Planning the content of your proposal before you write it is about preventing mistakes in the first place. Reviews are about catching mistakes after they have been made. 

Relying on reviews means trying to fix the proposal by writing and re-writing until you run out of time and submit what you have instead of what it should have been. If you review without defining what the proposal is supposed to be in sufficient detail for the writers to act on it, you are doomed to running out the clock without ever being satisfied you have the winning proposal.

How can you have an effective review if you haven’t thought through what should go in your proposal? And why would you wait until the review to think that through?
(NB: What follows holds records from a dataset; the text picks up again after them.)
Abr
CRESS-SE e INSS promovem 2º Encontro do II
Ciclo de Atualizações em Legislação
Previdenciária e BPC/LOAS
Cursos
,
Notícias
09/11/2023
When you plan the content of your proposal, you make critical decisions like:

  • How should the proposal be organized?
  • What are your win strategies?
  • What should you emphasize?
  • How should you present it?
  • What trade-offs do you face and how should they be handled?
  • Have you accounted for everything needed to reflect what it will take to win?
  • What do you need to do to achieve the highest evaluation score?

Reviewing that you've got these things right is vital and the time to do that review is before people turn it into a narrative draft. If you've done that, reviewing the wording of the draft is secondary. Instead of thinking of the red team as the most important proposal review, you should start thinking about the review of the content plan prior to the start of proposal writing as the most important proposal review.
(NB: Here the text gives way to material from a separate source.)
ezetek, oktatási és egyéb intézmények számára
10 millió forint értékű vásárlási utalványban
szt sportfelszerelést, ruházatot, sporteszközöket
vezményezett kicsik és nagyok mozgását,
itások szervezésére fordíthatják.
So why is it that there are far more companies that jump straight into writing and then try to fix it with reviews, than companies that carefully plan the content? Maybe it’s because it’s a lot harder to achieve a good, reliable content planning methodology than it is to get some people to read the proposal and give you their opinions of it.

The best way to win proposals is to put the emphasis on content planning and the review of your content plan. The review that happens later, after the draft is written, is mainly to make sure that the writers stuck to the plan. Reviewing the content plan is more important than reviewing the draft. You review the content plan to make sure the proposal will win. You review the draft to fix mistakes or deviations from the plan.

When you approach it this way, the writers and the reviewers all get the same set of criteria to use in assessing the quality of the proposal. Those criteria are incredibly important and what you should make the focus of your effort, struggles, and debate. Those criteria define what it will take to win. Doing a proposal without them is like not even trying to win.

When you approach it the other way, and focus on reviewing the draft proposal, you risk getting a proposal that was written without thinking through what it will take to win, assessed by reviewers who have not thought through what it will take to win. Differences are bound to happen. Re-writing the proposal in the hope that both groups will somehow stumble across what the proposal should be before the deadline is not a good way to consistently create quality proposals.

If that is how you are operating, then the best way to fix it is to change the emphasis from reviewing the draft to reviewing the plan. If the powers that be insist on reviewing the draft instead of the plan, then slip this article under their door. They have some explaining to do.